GREENSBORO, N.C. -- The police officer who shot Keith Scott was not wearing a body camera but Charlotte's police chief said portions of the confrontation were captured on dash cameras.
Wednesday, the American Civil Liberties Union of North Carolina asked for that video to be released.
Scott's family and communities are also demanding the video be made public. But as WFMY News 2 found out, in North Carolina, with our laws, that probably won't happen anytime soon.
Lawmakers passed a bill this summer that controls access to body camera footage but it doesn't go into effect until October first.
The ACLU is asking Charlotte Police to release this video before that deadline in the interest of accountability and transparency.
Criminal law professor Kami Chavis says there are pros and cons to releasing the video right away.
"Some of the reasons to release that footage immediately would be to quell certain concerns. If you see a suspect that has acted in some unreasonable manner, then it's easier for people to understand why a police officer may have reacted as they did," said Chavis, Professor, Wake Forest University School of Law.
Two days after a fatal police shooting in Tulsa, Oklahoma, police released dash cam video and video from a helicopter of the incident. Chavis says that's because different jurisdictions have different policies on releasing this footage.
She says there's a patchwork of policies nationwide which can make it difficult for the public to understand why video is released in one place and not another.
Defense attorney David Freedman has represented about 30 officers involved in shootings and says releasing the video could jeopardize a potential criminal case.
"The concern and the reason you have the state law is because it's an ongoing criminal investigation until the DA decides whether to charge.
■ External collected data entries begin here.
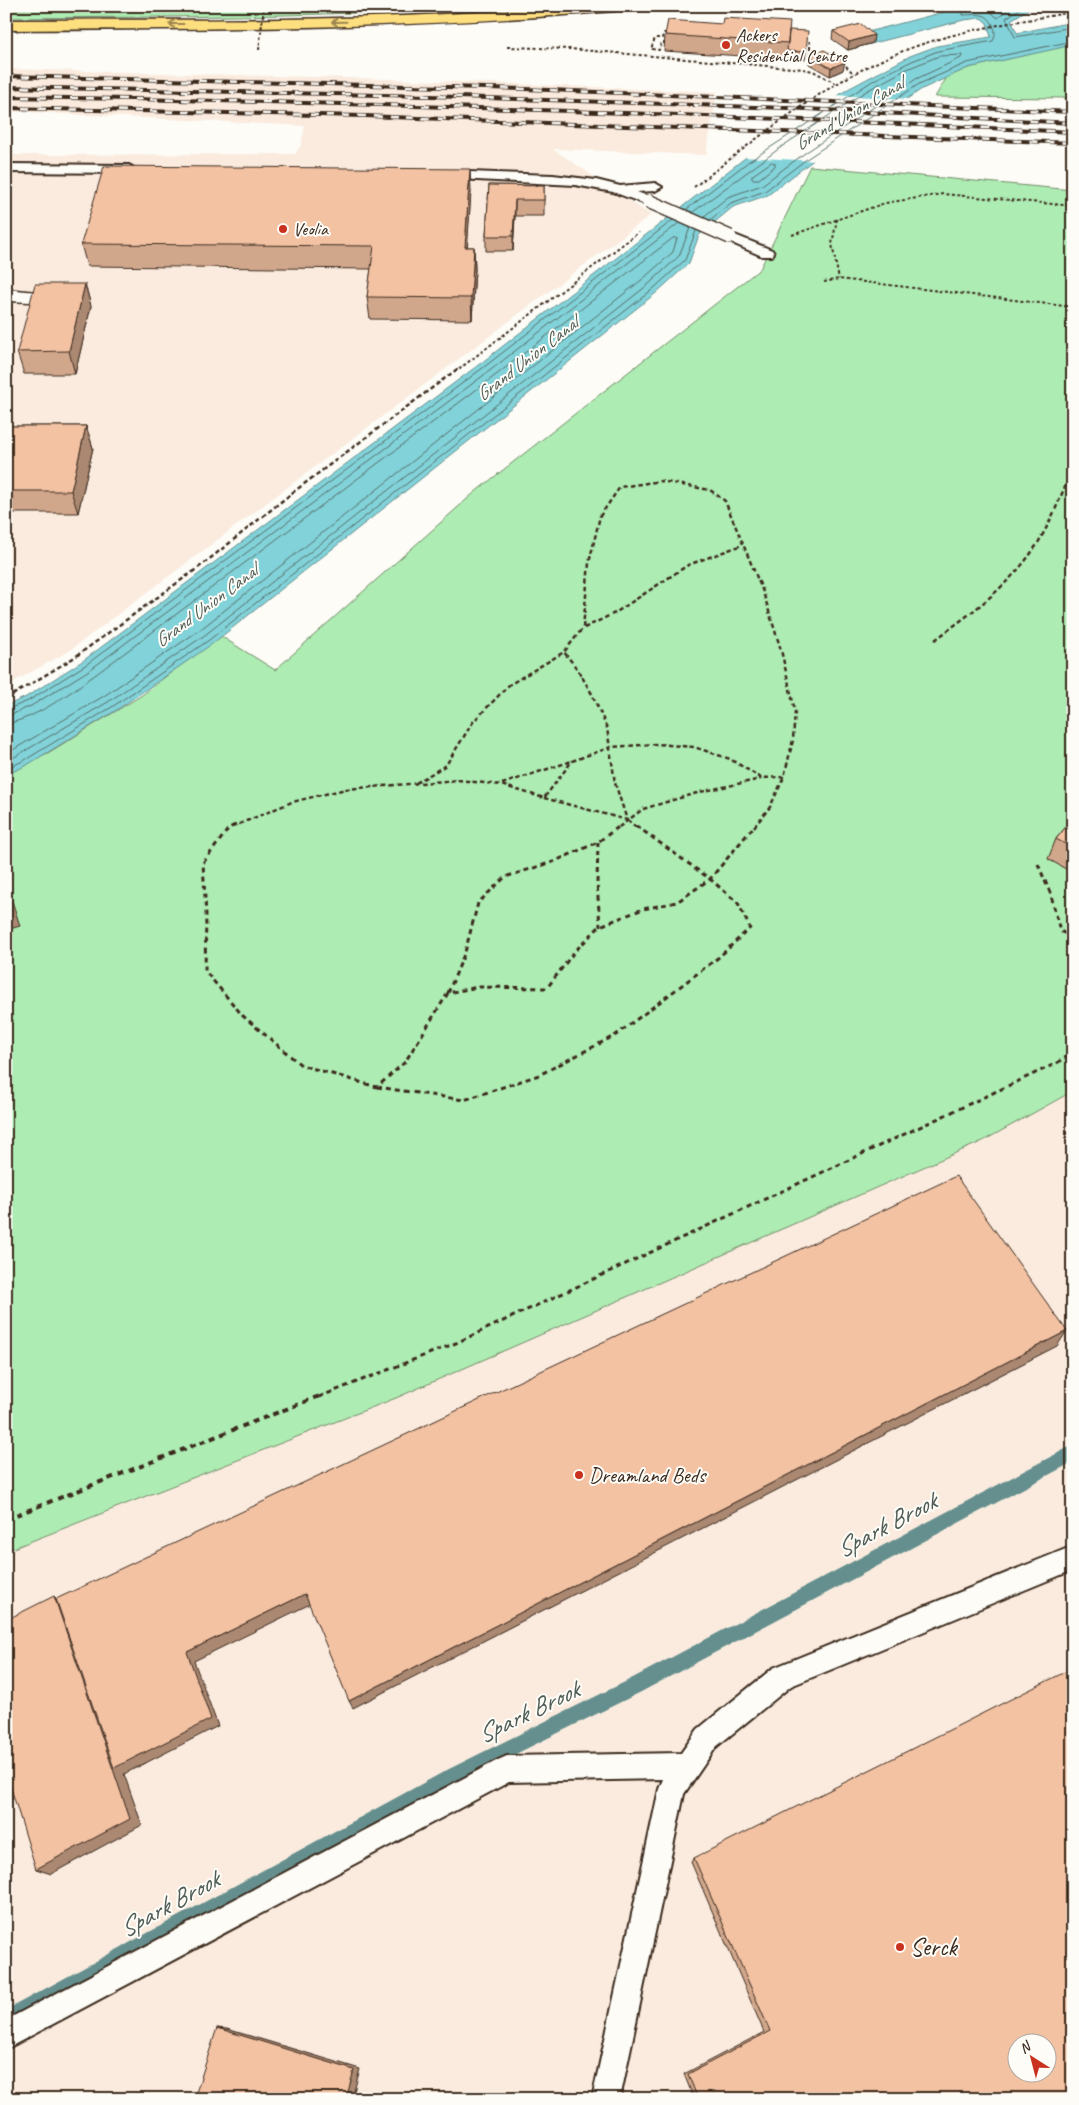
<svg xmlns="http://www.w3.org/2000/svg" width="1079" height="2105" font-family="Caveat,sans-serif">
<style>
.built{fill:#faebde;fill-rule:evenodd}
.green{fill:#adecb3;stroke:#748b68}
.water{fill:#81d2d9;stroke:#658f8e}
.pier{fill:#fdfcf7}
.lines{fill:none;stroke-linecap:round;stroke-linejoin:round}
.shore{stroke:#576d69;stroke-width:1}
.stream{fill:#658f8e;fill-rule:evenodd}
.service-casing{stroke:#3b2a1e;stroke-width:4}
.minor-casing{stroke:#3b2a1e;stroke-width:3}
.trunk-casing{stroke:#3b2a1e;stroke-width:3}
.path-far3{stroke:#3b2a1e;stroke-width:2;stroke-dasharray:3 2.5;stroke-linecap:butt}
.path-far2{stroke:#3b2a1e;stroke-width:2.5;stroke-dasharray:4.5 3;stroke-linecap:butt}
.path-far1{stroke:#3b2a1e;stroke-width:3;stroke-dasharray:5 4;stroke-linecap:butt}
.path{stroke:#3b2a1e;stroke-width:4;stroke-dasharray:6 5;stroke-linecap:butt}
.service{fill:#fdfcf7;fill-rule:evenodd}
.minor{fill:#fdfcf7;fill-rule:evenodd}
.trunk{fill:#fedf80;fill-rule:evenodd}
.rail-casing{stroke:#3b2a1e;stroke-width:4}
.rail{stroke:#fdfcf7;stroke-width:2.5;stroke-dasharray:8;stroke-linecap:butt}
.service-bridge-casing{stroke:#3b2a1e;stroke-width:16;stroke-linecap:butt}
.path-bridge{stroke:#3b2a1e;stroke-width:2;stroke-dasharray:3 2.5;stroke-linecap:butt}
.service-bridge{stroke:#fdfcf7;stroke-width:13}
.wall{fill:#d1a78c;stroke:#3b2a1e}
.shaded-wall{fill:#aa8872;stroke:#3b2a1e}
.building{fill:#f3c2a3;stroke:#3b2a1e;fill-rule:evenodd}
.oneway{stroke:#9c844f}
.poi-dot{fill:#c8321e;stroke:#fdfcf7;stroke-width:2}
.labels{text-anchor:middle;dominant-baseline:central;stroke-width:4;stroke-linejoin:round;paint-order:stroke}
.far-poi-label{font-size:18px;fill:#3b2a1e;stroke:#fdfcf7;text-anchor:start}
.far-water-label{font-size:19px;font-style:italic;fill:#505c56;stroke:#fdfcf7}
.poi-label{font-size:21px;fill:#3b2a1e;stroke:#fdfcf7;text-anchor:start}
.near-poi-label{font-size:25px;fill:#3b2a1e;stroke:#fdfcf7;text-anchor:start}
.near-water-label{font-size:26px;font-style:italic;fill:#505c56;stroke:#fdfcf7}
</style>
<rect width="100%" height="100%" fill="#fdfcf7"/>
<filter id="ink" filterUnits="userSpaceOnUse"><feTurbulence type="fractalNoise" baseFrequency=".02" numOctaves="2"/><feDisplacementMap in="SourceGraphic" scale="10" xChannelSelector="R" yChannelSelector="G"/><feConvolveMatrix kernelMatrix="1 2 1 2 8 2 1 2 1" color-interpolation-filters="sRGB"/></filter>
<g filter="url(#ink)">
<path class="built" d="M 6,69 L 388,79 L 717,92 L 706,155 L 553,149 L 651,215 L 69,651 L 6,686 L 6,155 L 295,154 L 301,145 L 305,126 L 6,111 Z
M 1073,1091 L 1073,2099 L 6,2099 L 6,1551 L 396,1398 L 983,1141 ZM 1016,2042 L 1046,2042 L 1046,2072 L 1016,2072 Z"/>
<path class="green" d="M 301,6 L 496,6 C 333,17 169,17 6,18 L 6,9 Z
M 1073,44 L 1073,98 L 935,97 L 947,77 L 968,68 Z
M 810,166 L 1073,190 L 1073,1091 L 983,1141 L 396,1398 L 6,1551 L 6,770 L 48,753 L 142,695 L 219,635 L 275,670 L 475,492 L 760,269 Z"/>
<path class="water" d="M 967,6 L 1033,6 L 1011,20 L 1017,33 L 1073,22 L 1073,45 L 968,68 L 922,89 L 811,162 L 768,195 L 733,207 L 699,235 L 689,263 L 656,293 L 212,644 L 115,711 L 27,765 L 6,775 L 6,706 L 26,697 L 84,660 L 485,360 L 745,158 L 848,89 L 910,56 L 937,46 L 991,37 L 987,23 L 981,18 L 964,20 L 847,50 L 837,40 Z"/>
<path class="pier" d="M 834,95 L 910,99 L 817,161 L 742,157 Z"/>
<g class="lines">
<path class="shore" d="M 970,6 L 986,8 L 998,18 L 1011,6
M 1024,6 L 1006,18 L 1015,37 L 1073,27
M 772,162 L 775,163 L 775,166 L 759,179 L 752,179 L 752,176 Z
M 687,209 L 748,162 L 874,80 L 912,61 L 938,51 L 993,41 C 996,35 995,30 993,25 C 987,11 975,15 963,15 L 963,6
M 693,212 L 784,145 L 868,90 L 907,69 L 939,56 L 962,55 L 961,58 L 916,79 L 805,153 L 762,185 L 728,197 L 703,217
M 710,220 L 731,203 L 765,191 L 808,158 L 919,84 L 967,63 L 1073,41
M 6,710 L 28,701 L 87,664 L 488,364 L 673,220
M 6,717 L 31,706 L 91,669 L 492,369 L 679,223
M 6,724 C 39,717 68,694 95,675 L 496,375 L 673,238 L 677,238 L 673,252 L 644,278 L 201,629 L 104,696 L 6,754
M 6,762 L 108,702 L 205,635 L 649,284 L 679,256 L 690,228
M 6,769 L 25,760 L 112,707 L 209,640 L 653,289 L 685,260 L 696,231"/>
<path class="stream" d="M 1073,1445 L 1073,1462 L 641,1692 L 461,1781 L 6,2029 L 6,2010 L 449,1769 L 629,1680 Z"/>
<defs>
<path id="service" d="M 6,164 L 129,165 L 136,169 L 129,173 L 6,172 Z
M 443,171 L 553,175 L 596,180 L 620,186 L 655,183 L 662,187 L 655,191 L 637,192 L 653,198 L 655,201 L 653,204 L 648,205 L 613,192 L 575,185 L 438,178 L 436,175 L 438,172 Z
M 730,233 L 772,250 L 774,253 L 772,256 L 762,256 L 725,240 L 723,237 Z
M 1073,1546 L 1073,1570 L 791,1686 L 716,1747 L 684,1794 L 620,2099 L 592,2099 L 659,1789 L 663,1779 L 509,1782 L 6,2049 L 6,2020 L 498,1760 L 507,1756 L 681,1753 L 698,1729 L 773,1668 Z"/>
<path id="minor" d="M 6,289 L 37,292 L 40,296 L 37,300 L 30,302 L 6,301 Z"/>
<path id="trunk" d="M 557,6 L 622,6 L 620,9 L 614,11 C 412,29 209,29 6,30 L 6,20 C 190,19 374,23 557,6 Z"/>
</defs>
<use href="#service" class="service-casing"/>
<use href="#minor" class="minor-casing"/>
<use href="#trunk" class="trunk-casing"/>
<path class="path-far3" d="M 803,42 L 810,42 L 810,54 L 818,54
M 666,43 L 661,43 L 659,50 L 651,49 L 655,38 L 662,38 L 664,33 L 669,34
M 507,47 L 570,49 L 803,69 L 813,71 L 837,84
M 842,62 L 854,74
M 694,187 C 759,137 826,81 903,51 C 957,30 1016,22 1073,12
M 837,219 L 832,244 L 839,279
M 792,235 L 885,203 L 943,194 L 1073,206
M 824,282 L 839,279 L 1073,307
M 459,369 L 639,232"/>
<path class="path-far2" d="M 584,628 L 615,613 L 688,565 L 742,545
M 935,640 C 975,610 1019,579 1043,534 C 1055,513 1063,490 1073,468
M 6,699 L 75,657 L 202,565 L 292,493 L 460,367
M 416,783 L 446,765 L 473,722 L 509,685 L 564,652 L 583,628 L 589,563 L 600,516 L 620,487 L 661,481 L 710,490 L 725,501 L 763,592 L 781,650 L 795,711 L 793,740 L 784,777
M 502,784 L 572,761
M 544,798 L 627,820 L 615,783 L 607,728 L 592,694 L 578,670 L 564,652
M 627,820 L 636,827
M 232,827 L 292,802 L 346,789 L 458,780 L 501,785 L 544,798 L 572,761 L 611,747 L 657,744 L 694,747 L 730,759 L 761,778 L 784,777
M 619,827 L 643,809 L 700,792 L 761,779
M 754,827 L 770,807 L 784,777"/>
<path class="path-far1" d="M 235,825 L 229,828 L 203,863 L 206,915 L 205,971 L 243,1016 L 301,1065 L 377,1087 L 405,1062 L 448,993 L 478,987 L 547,988 L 574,952 L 600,926 L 643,909 L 677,902 L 710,879 L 755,825
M 598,842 L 597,883 L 600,926
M 1038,864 L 1051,895 L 1060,931 L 1073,937
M 448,993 L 465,952 L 478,903 L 505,877 L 553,862 L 598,842 L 621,825
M 377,1087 L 464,1100 L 539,1075 L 616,1035 L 719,957 L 750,928 L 738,903 L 710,879 L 635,825
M 319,1397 L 456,1343 L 1055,1064 L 1073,1053"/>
<path class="path" d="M 6,1519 L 322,1395"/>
<use href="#service" class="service"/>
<use href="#minor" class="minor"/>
<use href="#trunk" class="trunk"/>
<defs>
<path id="rail" d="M 6,76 L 525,89 L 1073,112
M 6,87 L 430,96 L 787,108 L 1073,123
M 6,97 C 362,102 718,115 1073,132
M 6,108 L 365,116 L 1073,143"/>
</defs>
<use href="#rail" class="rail-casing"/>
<use href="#rail" class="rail"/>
<defs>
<path id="service-bridge" d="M 648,201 L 730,237"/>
</defs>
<use href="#service-bridge" class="service-bridge-casing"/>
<path class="path-bridge" d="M 259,50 L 264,6"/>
<use href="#service-bridge" class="service-bridge"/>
</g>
<path class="wall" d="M 924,6 L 938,6 L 937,10 L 930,12 L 924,8 Z
M 789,30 L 806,52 L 805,60 L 664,51 L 665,35 Z
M 833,31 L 873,43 L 848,50 L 832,39 Z
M 810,56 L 843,70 L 830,76 L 809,64 Z
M 489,185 L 544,186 L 544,216 L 515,216 L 513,251 L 486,251 L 486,236 Z
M 471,191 L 467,247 L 474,247 L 475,269 L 472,320 L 370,319 L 367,297 L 371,269 L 87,266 L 81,244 Z
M 85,284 L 91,306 L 75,374 L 24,374 L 17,352 Z
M 6,426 L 86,426 L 93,448 L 78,513 L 6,513 Z
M 1073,818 L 1073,873 L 1048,859 L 1056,839 Z
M 694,1858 L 1073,2099 L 694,2099 L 684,2074 L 764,2032 L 691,1862 Z"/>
<path class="shaded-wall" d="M 931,6 L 938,6 L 937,10 L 930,12 Z
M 874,35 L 873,43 L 848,50 L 849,42 Z
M 845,62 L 843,70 L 830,76 L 831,68 Z
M 470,169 L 471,191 L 466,269 L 465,247 Z
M 515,200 L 515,216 L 513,251 L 513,236 Z
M 474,247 L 475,269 L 472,320 L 471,298 Z
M 85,284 L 91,306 L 75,374 L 69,351 Z
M 86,426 L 93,448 L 78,513 L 71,491 Z
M 6,882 L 20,926 L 6,930 Z
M 1067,1331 L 1057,1346 L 353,1708 L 349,1701 Z
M 305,1594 L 310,1604 L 194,1661 L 218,1726 L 124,1774 L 142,1825 L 51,1874 L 36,1869 L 54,1596 L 66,1609 L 187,1652 Z
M 10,1785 L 25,1793 L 6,1802 L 6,1787 Z
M 217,2028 L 227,2029 L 360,2069 L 352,2099 L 346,2099 Z"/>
<path class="building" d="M 723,18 L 790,22 L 788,43 L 665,35 L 668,20 L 722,24 Z
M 861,24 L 874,35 L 849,42 L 833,31 Z
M 789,30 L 808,31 L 806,52 L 787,51 Z
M 824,50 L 845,62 L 831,68 L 810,56 Z
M 104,166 L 470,169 L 465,247 L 474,247 L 471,298 L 367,297 L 374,246 L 81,244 Z
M 489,185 L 544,186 L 544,200 L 515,200 L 513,236 L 486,236 Z
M 35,284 L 85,284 L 69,351 L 17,352 Z
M 6,426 L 86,426 L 71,491 L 6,491 Z
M 1073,818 L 1073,848 L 1056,839 Z
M 6,891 L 11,907 L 6,908 Z
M 956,1176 L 1067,1331 L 349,1701 L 305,1594 L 187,1652 L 211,1719 L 114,1768 L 56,1599 Z
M 54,1596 L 130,1819 L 36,1869 L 10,1785 L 6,1787 L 6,1620 Z
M 1073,1668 L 1073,2099 L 698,2099 L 688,2074 L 770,2031 L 694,1858 ZM 1016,2042 L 1046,2042 L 1046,2072 L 1016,2072 Z
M 217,2028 L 354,2070 L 346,2099 L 194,2099 Z"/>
<defs><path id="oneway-shaft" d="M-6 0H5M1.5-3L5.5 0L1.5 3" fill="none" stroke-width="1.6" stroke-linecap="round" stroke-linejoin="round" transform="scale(1.25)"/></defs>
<g class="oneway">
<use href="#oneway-shaft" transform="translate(339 22) rotate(179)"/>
<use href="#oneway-shaft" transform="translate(176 24) rotate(180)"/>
</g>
</g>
<g class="poi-dot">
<circle cx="726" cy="45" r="5"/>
<circle cx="283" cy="229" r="5"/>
<circle cx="579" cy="1475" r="5"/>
<circle cx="900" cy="1947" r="5"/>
</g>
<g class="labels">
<g class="far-poi-label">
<text x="736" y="35">Ackers<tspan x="736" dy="21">Residential Centre</tspan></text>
<text x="293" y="229">Veolia</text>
</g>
<g class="far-water-label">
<text transform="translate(849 114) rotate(-31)">Grand Union Canal</text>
<text transform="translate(527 359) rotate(-38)">Grand Union Canal</text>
<text transform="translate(206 606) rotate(-37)">Grand Union Canal</text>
</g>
<g class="poi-label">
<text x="589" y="1475">Dreamland Beds</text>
</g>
<g class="near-poi-label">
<text x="910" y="1947">Serck</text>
</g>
<g class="near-water-label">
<text transform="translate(886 1525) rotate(-28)">Spark Brook</text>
<text transform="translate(528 1712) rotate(-26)">Spark Brook</text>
<text transform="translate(169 1904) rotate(-29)">Spark Brook</text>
</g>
</g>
<rect width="1079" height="2105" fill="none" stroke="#fdfcf7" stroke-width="25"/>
<rect x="12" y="12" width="1054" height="2080" fill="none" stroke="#3b2a1e" stroke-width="2" filter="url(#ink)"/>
<g transform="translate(1032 2058) rotate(324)"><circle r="24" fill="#fdfcf7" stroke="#afa8a0"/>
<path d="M0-4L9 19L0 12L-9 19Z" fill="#c8321e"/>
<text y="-8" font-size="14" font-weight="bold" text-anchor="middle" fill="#3b2a1e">N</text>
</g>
</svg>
You don't want to prejudice the case for the police officer or for the person who was shot," said Freedman.
When an officer is involved in a shooting, a criminal investigation is launched to see if the officer acted justly. Dash cam and body camera footage is often key pieces of information.
State law prohibits evidence in criminal cases to be made public and in most cases, the SBI, which investigates most officer-involved shootings, asks the judge to seal the video to protect the evidence in case there are charges filed.
When the new law goes into effect in October, only a judge will have the power to release video in a case like this.